PROBLEM ::
Retype the listing below, beginning at the line that contains "pose: elev=12.5 azim=71.0" and continuing through the final line of the listing, with both ends included.
==========
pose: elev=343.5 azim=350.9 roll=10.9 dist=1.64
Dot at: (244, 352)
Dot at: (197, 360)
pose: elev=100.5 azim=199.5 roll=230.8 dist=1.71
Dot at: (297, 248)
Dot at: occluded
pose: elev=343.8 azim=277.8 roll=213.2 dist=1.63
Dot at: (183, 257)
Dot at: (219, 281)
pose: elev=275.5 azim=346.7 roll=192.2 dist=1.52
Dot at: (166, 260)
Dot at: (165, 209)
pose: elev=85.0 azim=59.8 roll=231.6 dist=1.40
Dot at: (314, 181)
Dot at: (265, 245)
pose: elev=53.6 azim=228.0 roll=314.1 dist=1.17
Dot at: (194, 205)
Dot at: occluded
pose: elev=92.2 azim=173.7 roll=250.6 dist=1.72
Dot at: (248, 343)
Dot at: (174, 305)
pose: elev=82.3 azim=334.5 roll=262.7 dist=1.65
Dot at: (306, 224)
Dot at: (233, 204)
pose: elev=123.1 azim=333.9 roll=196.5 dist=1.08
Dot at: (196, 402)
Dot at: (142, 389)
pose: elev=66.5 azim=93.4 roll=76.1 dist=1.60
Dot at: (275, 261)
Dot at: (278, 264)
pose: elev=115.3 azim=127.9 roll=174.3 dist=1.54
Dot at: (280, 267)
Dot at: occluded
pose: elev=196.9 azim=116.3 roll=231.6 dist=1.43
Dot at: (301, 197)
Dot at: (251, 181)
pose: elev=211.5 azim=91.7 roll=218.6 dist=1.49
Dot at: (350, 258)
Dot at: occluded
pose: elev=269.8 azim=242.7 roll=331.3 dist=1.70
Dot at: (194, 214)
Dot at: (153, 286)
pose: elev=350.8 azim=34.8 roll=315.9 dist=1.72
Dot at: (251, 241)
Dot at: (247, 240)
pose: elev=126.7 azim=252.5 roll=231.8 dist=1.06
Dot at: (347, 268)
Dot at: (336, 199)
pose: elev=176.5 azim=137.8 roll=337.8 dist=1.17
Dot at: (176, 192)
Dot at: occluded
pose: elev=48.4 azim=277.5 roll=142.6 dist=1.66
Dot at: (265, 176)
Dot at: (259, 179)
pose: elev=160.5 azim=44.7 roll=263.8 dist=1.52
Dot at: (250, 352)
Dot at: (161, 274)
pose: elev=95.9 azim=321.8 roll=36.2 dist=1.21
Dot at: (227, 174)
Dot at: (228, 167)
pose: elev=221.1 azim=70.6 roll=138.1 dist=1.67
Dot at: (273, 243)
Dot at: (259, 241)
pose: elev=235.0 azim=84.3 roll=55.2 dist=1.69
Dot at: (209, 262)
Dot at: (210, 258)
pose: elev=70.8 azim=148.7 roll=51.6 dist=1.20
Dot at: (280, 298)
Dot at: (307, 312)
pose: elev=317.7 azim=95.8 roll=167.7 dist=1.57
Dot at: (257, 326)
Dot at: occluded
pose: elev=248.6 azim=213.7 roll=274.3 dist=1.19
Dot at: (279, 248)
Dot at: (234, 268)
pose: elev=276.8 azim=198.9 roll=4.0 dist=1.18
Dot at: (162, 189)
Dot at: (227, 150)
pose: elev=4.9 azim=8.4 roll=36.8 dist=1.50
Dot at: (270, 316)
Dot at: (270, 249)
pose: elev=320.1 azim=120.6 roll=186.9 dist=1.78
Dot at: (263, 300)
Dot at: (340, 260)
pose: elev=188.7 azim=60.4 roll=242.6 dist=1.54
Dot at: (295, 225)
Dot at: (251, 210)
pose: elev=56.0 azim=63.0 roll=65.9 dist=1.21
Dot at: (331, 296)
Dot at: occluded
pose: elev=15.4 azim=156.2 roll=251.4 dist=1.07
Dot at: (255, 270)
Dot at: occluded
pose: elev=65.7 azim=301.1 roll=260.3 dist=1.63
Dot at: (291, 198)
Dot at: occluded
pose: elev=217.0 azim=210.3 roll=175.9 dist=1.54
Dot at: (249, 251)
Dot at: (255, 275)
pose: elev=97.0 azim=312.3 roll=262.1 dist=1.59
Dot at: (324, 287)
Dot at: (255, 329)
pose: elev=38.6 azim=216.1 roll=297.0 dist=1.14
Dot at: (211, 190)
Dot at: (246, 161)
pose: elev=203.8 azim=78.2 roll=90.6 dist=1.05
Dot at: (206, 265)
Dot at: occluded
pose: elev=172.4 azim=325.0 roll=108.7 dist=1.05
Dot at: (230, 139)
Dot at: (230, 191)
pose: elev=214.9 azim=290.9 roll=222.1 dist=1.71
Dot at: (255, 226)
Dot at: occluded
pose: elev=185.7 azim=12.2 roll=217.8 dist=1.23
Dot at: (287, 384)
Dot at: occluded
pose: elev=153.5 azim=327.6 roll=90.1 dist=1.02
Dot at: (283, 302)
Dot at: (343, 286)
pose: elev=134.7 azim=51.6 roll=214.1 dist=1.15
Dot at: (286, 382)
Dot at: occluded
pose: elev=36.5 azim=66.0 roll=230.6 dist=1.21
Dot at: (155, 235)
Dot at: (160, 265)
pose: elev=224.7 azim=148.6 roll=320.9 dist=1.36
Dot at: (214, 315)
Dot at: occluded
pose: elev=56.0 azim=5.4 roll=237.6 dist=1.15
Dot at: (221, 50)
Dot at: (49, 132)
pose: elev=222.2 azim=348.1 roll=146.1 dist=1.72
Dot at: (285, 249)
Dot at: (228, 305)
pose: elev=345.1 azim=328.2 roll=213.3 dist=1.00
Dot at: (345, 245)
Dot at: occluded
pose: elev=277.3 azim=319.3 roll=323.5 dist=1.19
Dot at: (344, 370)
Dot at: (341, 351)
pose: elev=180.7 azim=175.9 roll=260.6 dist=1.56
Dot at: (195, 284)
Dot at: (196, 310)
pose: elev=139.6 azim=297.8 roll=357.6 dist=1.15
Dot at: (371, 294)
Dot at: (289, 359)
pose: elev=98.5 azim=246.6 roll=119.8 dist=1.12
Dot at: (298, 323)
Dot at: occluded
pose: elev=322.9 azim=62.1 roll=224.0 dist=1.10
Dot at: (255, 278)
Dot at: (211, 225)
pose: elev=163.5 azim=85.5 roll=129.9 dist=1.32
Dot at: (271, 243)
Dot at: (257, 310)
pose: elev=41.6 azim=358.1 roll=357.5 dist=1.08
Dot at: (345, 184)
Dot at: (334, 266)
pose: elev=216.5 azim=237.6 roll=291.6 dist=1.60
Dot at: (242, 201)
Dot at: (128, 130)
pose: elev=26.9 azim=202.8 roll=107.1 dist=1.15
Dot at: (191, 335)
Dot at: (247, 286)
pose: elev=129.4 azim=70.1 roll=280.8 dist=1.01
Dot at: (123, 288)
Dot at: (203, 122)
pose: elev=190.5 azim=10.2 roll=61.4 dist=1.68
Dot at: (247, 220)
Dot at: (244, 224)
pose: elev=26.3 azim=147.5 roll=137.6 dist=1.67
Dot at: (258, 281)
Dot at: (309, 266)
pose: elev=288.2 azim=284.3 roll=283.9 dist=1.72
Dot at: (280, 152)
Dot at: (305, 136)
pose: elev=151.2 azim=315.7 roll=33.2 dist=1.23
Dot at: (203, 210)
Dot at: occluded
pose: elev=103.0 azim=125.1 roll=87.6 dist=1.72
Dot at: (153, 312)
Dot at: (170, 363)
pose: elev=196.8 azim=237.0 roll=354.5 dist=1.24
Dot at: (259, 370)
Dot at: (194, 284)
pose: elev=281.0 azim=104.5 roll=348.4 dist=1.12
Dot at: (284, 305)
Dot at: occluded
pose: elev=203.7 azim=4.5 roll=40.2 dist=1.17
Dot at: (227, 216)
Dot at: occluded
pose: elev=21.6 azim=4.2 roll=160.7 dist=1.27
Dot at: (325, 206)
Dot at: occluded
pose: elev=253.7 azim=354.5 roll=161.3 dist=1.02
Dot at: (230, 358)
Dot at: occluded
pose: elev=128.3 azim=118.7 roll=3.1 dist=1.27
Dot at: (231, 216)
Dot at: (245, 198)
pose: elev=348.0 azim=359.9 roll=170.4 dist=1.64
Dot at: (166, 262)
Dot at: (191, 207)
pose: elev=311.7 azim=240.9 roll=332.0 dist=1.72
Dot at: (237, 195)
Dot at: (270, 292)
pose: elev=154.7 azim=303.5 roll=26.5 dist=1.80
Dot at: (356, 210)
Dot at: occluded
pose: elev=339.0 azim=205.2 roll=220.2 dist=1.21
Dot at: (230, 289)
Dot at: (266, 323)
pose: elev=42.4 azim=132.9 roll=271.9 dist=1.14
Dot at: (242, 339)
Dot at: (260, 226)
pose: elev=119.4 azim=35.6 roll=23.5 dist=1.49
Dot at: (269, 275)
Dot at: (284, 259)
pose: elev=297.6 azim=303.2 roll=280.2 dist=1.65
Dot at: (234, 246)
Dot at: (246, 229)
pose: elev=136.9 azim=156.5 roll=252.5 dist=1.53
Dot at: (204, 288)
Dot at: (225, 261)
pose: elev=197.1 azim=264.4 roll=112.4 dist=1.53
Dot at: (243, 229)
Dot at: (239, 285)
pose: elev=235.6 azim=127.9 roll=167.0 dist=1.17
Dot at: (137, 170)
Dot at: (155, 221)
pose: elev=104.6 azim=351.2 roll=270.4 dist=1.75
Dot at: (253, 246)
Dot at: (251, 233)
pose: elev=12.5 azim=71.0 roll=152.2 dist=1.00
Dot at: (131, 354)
==========
OUTPUT FOR THIS TASK ::
pose: elev=12.5 azim=71.0 roll=152.2 dist=1.00
Dot at: (131, 354)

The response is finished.